Теперь запустите его и посмотрите. Что вы получаете?

С параметрами, которые я установил, когда я запускаю его, я обычно начинаю с пригодности 19 000 или около того. В среднем мне требуется более 20 минут, прежде чем я достигаю физической формы ниже 7500.

Вот последовательность изображений, которые были созданы с течением времени:

Эволюция Моны Лизы с кругами и треугольниками

Я немного позабавился с развитием Моны Лизы, рисуя круги, а также рисуя треугольники на изображении. Результаты были не такими быстрыми, а изображения не такими очевидными, но они дают представление о том, что происходит на самом деле. Вы можете проверить остальную часть кода из репозитория и настроить параметры самостоятельно, чтобы посмотреть, сможете ли вы получить более качественные изображения, но вот некоторые изображения, которые я получил.

Треугольники Моны Лизы

Круги Моны Лизы

Развлекайся!

Отображение изображений на терминале

Вы могли заметить на моих скриншотах, что я действительно отображал изображения на терминале. Я мог бы создать веб-приложение, чтобы показать это, но я хотел, чтобы все было намного проще, поэтому я решил отображать изображения непосредственно на терминале. Хотя консоль терминала находится не там, где вы обычно ожидаете отображения изображений, на самом деле есть несколько способов сделать это.

Я выбрал один из самых простых. Мне довелось использовать отличный iTerm2, который является заменой терминального приложения по умолчанию в MacOS, и в iTerm2 есть интересный хак, позволяющий отображать изображения.

Фокус в том, что если вы можете закодировать свое изображение в Base64, вы можете использовать специальную команду для вывода изображений на терминал. Вот код Go для этого, но вы также можете сделать это на любом другом языке. В приведенной выше документации есть несколько сценариев, которые показывают, как это можно сделать с помощью простых сценариев оболочки.

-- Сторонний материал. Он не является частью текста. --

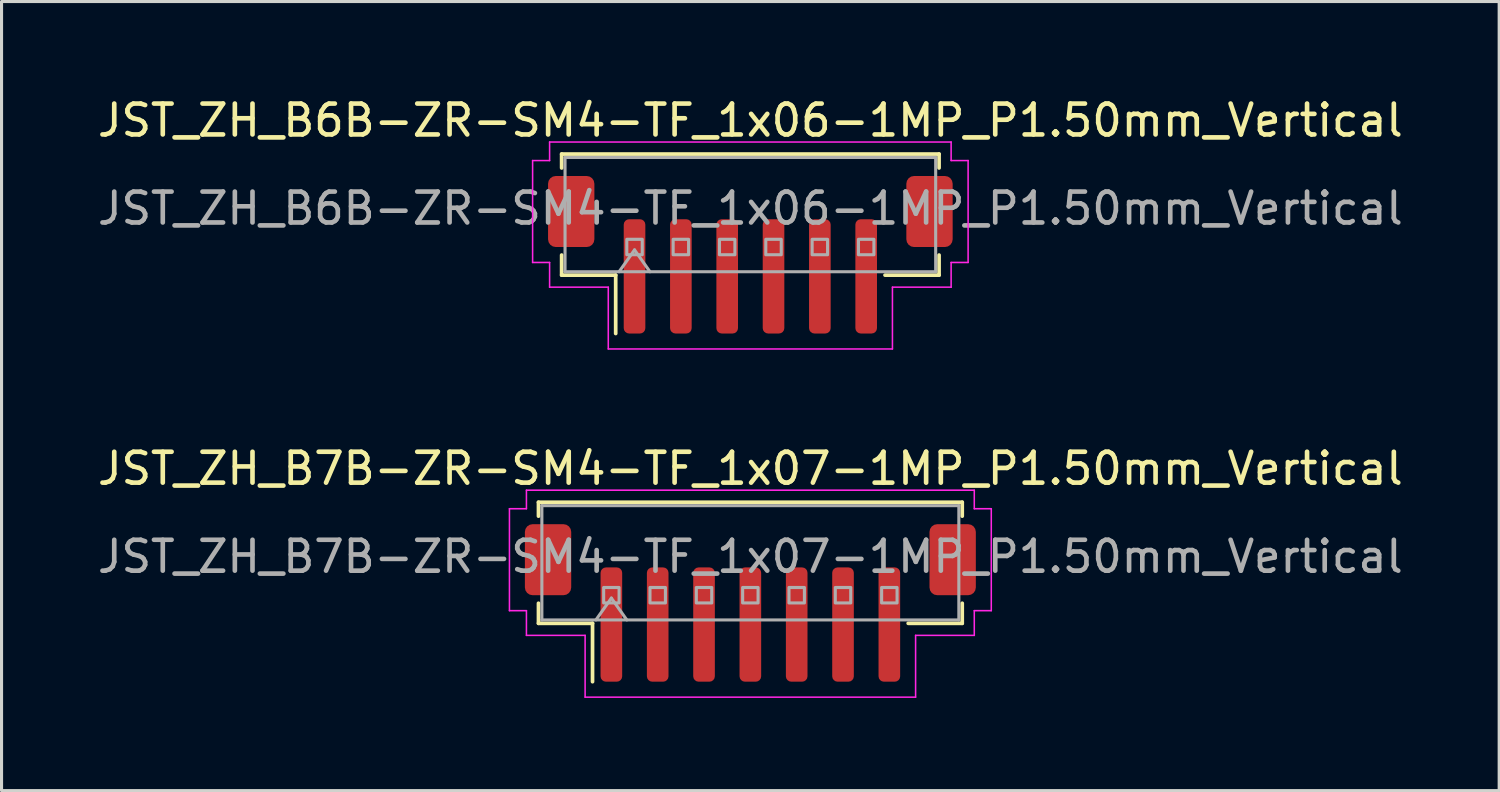
<source format=kicad_pcb>
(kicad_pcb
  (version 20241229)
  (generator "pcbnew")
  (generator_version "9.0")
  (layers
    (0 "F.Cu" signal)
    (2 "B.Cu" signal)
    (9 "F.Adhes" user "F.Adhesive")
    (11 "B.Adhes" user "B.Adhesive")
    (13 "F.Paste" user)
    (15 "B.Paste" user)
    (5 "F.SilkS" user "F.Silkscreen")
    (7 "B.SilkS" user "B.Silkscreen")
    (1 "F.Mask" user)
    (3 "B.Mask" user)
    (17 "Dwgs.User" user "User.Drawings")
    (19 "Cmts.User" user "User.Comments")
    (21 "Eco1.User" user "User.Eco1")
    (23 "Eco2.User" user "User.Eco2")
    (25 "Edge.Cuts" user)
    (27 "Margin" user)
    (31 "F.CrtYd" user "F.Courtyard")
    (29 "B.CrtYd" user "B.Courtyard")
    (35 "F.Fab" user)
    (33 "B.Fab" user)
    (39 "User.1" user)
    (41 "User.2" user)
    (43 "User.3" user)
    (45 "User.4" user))
  (footprint "JST_ZH_B7B-ZR-SM4-TF_1x07-1MP_P1.50mm_Vertical"
    (layer "F.Cu")
    (at 21.244 16.471)
    (property "Reference" "JST_ZH_B7B-ZR-SM4-TF_1x07-1MP_P1.50mm_Vertical" (at 0 -4.35 0) (layer "F.SilkS") (effects (font (size 1 1) (thickness 0.15))))
    (attr smd)
    (fp_line (start -6.86 -3.26) (end 6.86 -3.26) (stroke (width 0.12) (type solid)) (layer "F.SilkS"))
    (fp_line (start -6.86 -2.81) (end -6.86 -3.26) (stroke (width 0.12) (type solid)) (layer "F.SilkS"))
    (fp_line (start -6.86 0.01) (end -6.86 0.66) (stroke (width 0.12) (type solid)) (layer "F.SilkS"))
    (fp_line (start -6.86 0.66) (end -5.11 0.66) (stroke (width 0.12) (type solid)) (layer "F.SilkS"))
    (fp_line (start -5.11 0.66) (end -5.11 2.55) (stroke (width 0.12) (type solid)) (layer "F.SilkS"))
    (fp_line (start 6.86 -3.26) (end 6.86 -2.81) (stroke (width 0.12) (type solid)) (layer "F.SilkS"))
    (fp_line (start 6.86 0.01) (end 6.86 0.66) (stroke (width 0.12) (type solid)) (layer "F.SilkS"))
    (fp_line (start 6.86 0.66) (end 5.11 0.66) (stroke (width 0.12) (type solid)) (layer "F.SilkS"))
    (fp_line (start -7.8 -3.05) (end -7.25 -3.05) (stroke (width 0.05) (type solid)) (layer "F.CrtYd"))
    (fp_line (start -7.8 0.25) (end -7.8 -3.05) (stroke (width 0.05) (type solid)) (layer "F.CrtYd"))
    (fp_line (start -7.25 -3.65) (end 7.25 -3.65) (stroke (width 0.05) (type solid)) (layer "F.CrtYd"))
    (fp_line (start -7.25 -3.05) (end -7.25 -3.65) (stroke (width 0.05) (type solid)) (layer "F.CrtYd"))
    (fp_line (start -7.25 0.25) (end -7.8 0.25) (stroke (width 0.05) (type solid)) (layer "F.CrtYd"))
    (fp_line (start -7.25 1.05) (end -7.25 0.25) (stroke (width 0.05) (type solid)) (layer "F.CrtYd"))
    (fp_line (start -5.35 1.05) (end -7.25 1.05) (stroke (width 0.05) (type solid)) (layer "F.CrtYd"))
    (fp_line (start -5.35 3.05) (end -5.35 1.05) (stroke (width 0.05) (type solid)) (layer "F.CrtYd"))
    (fp_line (start 5.35 1.05) (end 5.35 3.05) (stroke (width 0.05) (type solid)) (layer "F.CrtYd"))
    (fp_line (start 5.35 3.05) (end -5.35 3.05) (stroke (width 0.05) (type solid)) (layer "F.CrtYd"))
    (fp_line (start 7.25 -3.65) (end 7.25 -3.05) (stroke (width 0.05) (type solid)) (layer "F.CrtYd"))
    (fp_line (start 7.25 -3.05) (end 7.8 -3.05) (stroke (width 0.05) (type solid)) (layer "F.CrtYd"))
    (fp_line (start 7.25 0.25) (end 7.25 1.05) (stroke (width 0.05) (type solid)) (layer "F.CrtYd"))
    (fp_line (start 7.25 1.05) (end 5.35 1.05) (stroke (width 0.05) (type solid)) (layer "F.CrtYd"))
    (fp_line (start 7.8 -3.05) (end 7.8 0.25) (stroke (width 0.05) (type solid)) (layer "F.CrtYd"))
    (fp_line (start 7.8 0.25) (end 7.25 0.25) (stroke (width 0.05) (type solid)) (layer "F.CrtYd"))
    (fp_line (start -6.75 -3.15) (end 6.75 -3.15) (stroke (width 0.1) (type solid)) (layer "F.Fab"))
    (fp_line (start -6.75 0.55) (end -6.75 -3.15) (stroke (width 0.1) (type solid)) (layer "F.Fab"))
    (fp_line (start -6.75 0.55) (end 6.75 0.55) (stroke (width 0.1) (type solid)) (layer "F.Fab"))
    (fp_line (start -5 0.55) (end -4.5 -0.157) (stroke (width 0.1) (type solid)) (layer "F.Fab"))
    (fp_line (start -4.5 -0.157) (end -4 0.55) (stroke (width 0.1) (type solid)) (layer "F.Fab"))
    (fp_line (start 6.75 0.55) (end 6.75 -3.15) (stroke (width 0.1) (type solid)) (layer "F.Fab"))
    (fp_rect (start -4.75 -0.5) (end -4.25 0) (stroke (width 0.1) (type solid)) (fill no) (layer "F.Fab"))
    (fp_rect (start -3.25 -0.5) (end -2.75 0) (stroke (width 0.1) (type solid)) (fill no) (layer "F.Fab"))
    (fp_rect (start -1.75 -0.5) (end -1.25 0) (stroke (width 0.1) (type solid)) (fill no) (layer "F.Fab"))
    (fp_rect (start -0.25 -0.5) (end 0.25 0) (stroke (width 0.1) (type solid)) (fill no) (layer "F.Fab"))
    (fp_rect (start 1.25 -0.5) (end 1.75 0) (stroke (width 0.1) (type solid)) (fill no) (layer "F.Fab"))
    (fp_rect (start 2.75 -0.5) (end 3.25 0) (stroke (width 0.1) (type solid)) (fill no) (layer "F.Fab"))
    (fp_rect (start 4.25 -0.5) (end 4.75 0) (stroke (width 0.1) (type solid)) (fill no) (layer "F.Fab"))
    (fp_text user "${REFERENCE}" (at 0 -1.5 0) (layer "F.Fab") (effects (font (size 1 1) (thickness 0.15))))
    (pad "1" smd roundrect (at -4.5 0.7) (size 0.7 3.7) (layers "F.Cu" "F.Mask" "F.Paste") (roundrect_rratio 0.25))
    (pad "2" smd roundrect (at -3 0.7) (size 0.7 3.7) (layers "F.Cu" "F.Mask" "F.Paste") (roundrect_rratio 0.25))
    (pad "3" smd roundrect (at -1.5 0.7) (size 0.7 3.7) (layers "F.Cu" "F.Mask" "F.Paste") (roundrect_rratio 0.25))
    (pad "4" smd roundrect (at 0 0.7) (size 0.7 3.7) (layers "F.Cu" "F.Mask" "F.Paste") (roundrect_rratio 0.25))
    (pad "5" smd roundrect (at 1.5 0.7) (size 0.7 3.7) (layers "F.Cu" "F.Mask" "F.Paste") (roundrect_rratio 0.25))
    (pad "6" smd roundrect (at 3 0.7) (size 0.7 3.7) (layers "F.Cu" "F.Mask" "F.Paste") (roundrect_rratio 0.25))
    (pad "7" smd roundrect (at 4.5 0.7) (size 0.7 3.7) (layers "F.Cu" "F.Mask" "F.Paste") (roundrect_rratio 0.25))
    (pad "MP" smd roundrect (at -6.55 -1.4) (size 1.5 2.3) (layers "F.Cu" "F.Mask" "F.Paste") (roundrect_rratio 0.167))
    (pad "MP" smd roundrect (at 6.55 -1.4) (size 1.5 2.3) (layers "F.Cu" "F.Mask" "F.Paste") (roundrect_rratio 0.167)))
  (footprint "JST_ZH_B6B-ZR-SM4-TF_1x06-1MP_P1.50mm_Vertical"
    (layer "F.Cu")
    (at 21.244 5.198)
    (property "Reference" "JST_ZH_B6B-ZR-SM4-TF_1x06-1MP_P1.50mm_Vertical" (at 0 -4.35 0) (layer "F.SilkS") (effects (font (size 1 1) (thickness 0.15))))
    (attr smd)
    (fp_line (start -6.11 -3.26) (end 6.11 -3.26) (stroke (width 0.12) (type solid)) (layer "F.SilkS"))
    (fp_line (start -6.11 -2.81) (end -6.11 -3.26) (stroke (width 0.12) (type solid)) (layer "F.SilkS"))
    (fp_line (start -6.11 0.01) (end -6.11 0.66) (stroke (width 0.12) (type solid)) (layer "F.SilkS"))
    (fp_line (start -6.11 0.66) (end -4.36 0.66) (stroke (width 0.12) (type solid)) (layer "F.SilkS"))
    (fp_line (start -4.36 0.66) (end -4.36 2.55) (stroke (width 0.12) (type solid)) (layer "F.SilkS"))
    (fp_line (start 6.11 -3.26) (end 6.11 -2.81) (stroke (width 0.12) (type solid)) (layer "F.SilkS"))
    (fp_line (start 6.11 0.01) (end 6.11 0.66) (stroke (width 0.12) (type solid)) (layer "F.SilkS"))
    (fp_line (start 6.11 0.66) (end 4.36 0.66) (stroke (width 0.12) (type solid)) (layer "F.SilkS"))
    (fp_line (start -7.05 -3.05) (end -6.5 -3.05) (stroke (width 0.05) (type solid)) (layer "F.CrtYd"))
    (fp_line (start -7.05 0.25) (end -7.05 -3.05) (stroke (width 0.05) (type solid)) (layer "F.CrtYd"))
    (fp_line (start -6.5 -3.65) (end 6.5 -3.65) (stroke (width 0.05) (type solid)) (layer "F.CrtYd"))
    (fp_line (start -6.5 -3.05) (end -6.5 -3.65) (stroke (width 0.05) (type solid)) (layer "F.CrtYd"))
    (fp_line (start -6.5 0.25) (end -7.05 0.25) (stroke (width 0.05) (type solid)) (layer "F.CrtYd"))
    (fp_line (start -6.5 1.05) (end -6.5 0.25) (stroke (width 0.05) (type solid)) (layer "F.CrtYd"))
    (fp_line (start -4.6 1.05) (end -6.5 1.05) (stroke (width 0.05) (type solid)) (layer "F.CrtYd"))
    (fp_line (start -4.6 3.05) (end -4.6 1.05) (stroke (width 0.05) (type solid)) (layer "F.CrtYd"))
    (fp_line (start 4.6 1.05) (end 4.6 3.05) (stroke (width 0.05) (type solid)) (layer "F.CrtYd"))
    (fp_line (start 4.6 3.05) (end -4.6 3.05) (stroke (width 0.05) (type solid)) (layer "F.CrtYd"))
    (fp_line (start 6.5 -3.65) (end 6.5 -3.05) (stroke (width 0.05) (type solid)) (layer "F.CrtYd"))
    (fp_line (start 6.5 -3.05) (end 7.05 -3.05) (stroke (width 0.05) (type solid)) (layer "F.CrtYd"))
    (fp_line (start 6.5 0.25) (end 6.5 1.05) (stroke (width 0.05) (type solid)) (layer "F.CrtYd"))
    (fp_line (start 6.5 1.05) (end 4.6 1.05) (stroke (width 0.05) (type solid)) (layer "F.CrtYd"))
    (fp_line (start 7.05 -3.05) (end 7.05 0.25) (stroke (width 0.05) (type solid)) (layer "F.CrtYd"))
    (fp_line (start 7.05 0.25) (end 6.5 0.25) (stroke (width 0.05) (type solid)) (layer "F.CrtYd"))
    (fp_line (start -6 -3.15) (end 6 -3.15) (stroke (width 0.1) (type solid)) (layer "F.Fab"))
    (fp_line (start -6 0.55) (end -6 -3.15) (stroke (width 0.1) (type solid)) (layer "F.Fab"))
    (fp_line (start -6 0.55) (end 6 0.55) (stroke (width 0.1) (type solid)) (layer "F.Fab"))
    (fp_line (start -4.25 0.55) (end -3.75 -0.157) (stroke (width 0.1) (type solid)) (layer "F.Fab"))
    (fp_line (start -3.75 -0.157) (end -3.25 0.55) (stroke (width 0.1) (type solid)) (layer "F.Fab"))
    (fp_line (start 6 0.55) (end 6 -3.15) (stroke (width 0.1) (type solid)) (layer "F.Fab"))
    (fp_rect (start -4 -0.5) (end -3.5 0) (stroke (width 0.1) (type solid)) (fill no) (layer "F.Fab"))
    (fp_rect (start -2.5 -0.5) (end -2 0) (stroke (width 0.1) (type solid)) (fill no) (layer "F.Fab"))
    (fp_rect (start -1 -0.5) (end -0.5 0) (stroke (width 0.1) (type solid)) (fill no) (layer "F.Fab"))
    (fp_rect (start 0.5 -0.5) (end 1 0) (stroke (width 0.1) (type solid)) (fill no) (layer "F.Fab"))
    (fp_rect (start 2 -0.5) (end 2.5 0) (stroke (width 0.1) (type solid)) (fill no) (layer "F.Fab"))
    (fp_rect (start 3.5 -0.5) (end 4 0) (stroke (width 0.1) (type solid)) (fill no) (layer "F.Fab"))
    (fp_text user "${REFERENCE}" (at 0 -1.5 0) (layer "F.Fab") (effects (font (size 1 1) (thickness 0.15))))
    (pad "1" smd roundrect (at -3.75 0.7) (size 0.7 3.7) (layers "F.Cu" "F.Mask" "F.Paste") (roundrect_rratio 0.25))
    (pad "2" smd roundrect (at -2.25 0.7) (size 0.7 3.7) (layers "F.Cu" "F.Mask" "F.Paste") (roundrect_rratio 0.25))
    (pad "3" smd roundrect (at -0.75 0.7) (size 0.7 3.7) (layers "F.Cu" "F.Mask" "F.Paste") (roundrect_rratio 0.25))
    (pad "4" smd roundrect (at 0.75 0.7) (size 0.7 3.7) (layers "F.Cu" "F.Mask" "F.Paste") (roundrect_rratio 0.25))
    (pad "5" smd roundrect (at 2.25 0.7) (size 0.7 3.7) (layers "F.Cu" "F.Mask" "F.Paste") (roundrect_rratio 0.25))
    (pad "6" smd roundrect (at 3.75 0.7) (size 0.7 3.7) (layers "F.Cu" "F.Mask" "F.Paste") (roundrect_rratio 0.25))
    (pad "MP" smd roundrect (at -5.8 -1.4) (size 1.5 2.3) (layers "F.Cu" "F.Mask" "F.Paste") (roundrect_rratio 0.167))
    (pad "MP" smd roundrect (at 5.8 -1.4) (size 1.5 2.3) (layers "F.Cu" "F.Mask" "F.Paste") (roundrect_rratio 0.167)))
  (gr_rect
    (start -3 -3)
    (end 45.488 22.547)
    (stroke (width 0.1) (type default))
    (fill no)
    (layer "Edge.Cuts")))
</source>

func printImage(img image.Image) {
	var buf bytes.Buffer
	png.Encode(&buf, img)
	imgBase64Str := base64.StdEncoding.EncodeToString(buf.Bytes())
	fmt.Printf("\x1b]1337;File=inline=1:%s\a\n", imgBase64Str)
}

К сожалению, это означает, что если вы запустите этот код в любом другом iTerm2, вы не сможете увидеть эволюцию изображений. Однако вы всегда можете настроить выходные данные так, чтобы каждые несколько поколений вы получали выходные данные.

Код

Весь код и изображения в этом посте можно найти здесь: https://github.com/sausheong/ga

использованная литература

Пример кода был вдохновлен следующей работой:

  • Прекрасная книга Дэниела Шиффмана The Nature of Code http://natureofcode.com — отличная и понятная книга! Я также взял часть кода Дэниела на Java и преобразовал его в Go для алгоритма цитирования Шекспира.
  • Отличная работа Роджера Йоханссона в посте Генетическое программирование: эволюция Моны Лизы https://rogerjohansson.blog/2008/12/07/genetic-programming-evolution-of-mona-lisa/– хотя в итоге я использовал совершенно другой способ создания генетических алгоритмов, его оригинальная работа вдохновила меня на использование Моны Лизы, а также на попытки сделать это с треугольниками и кругами.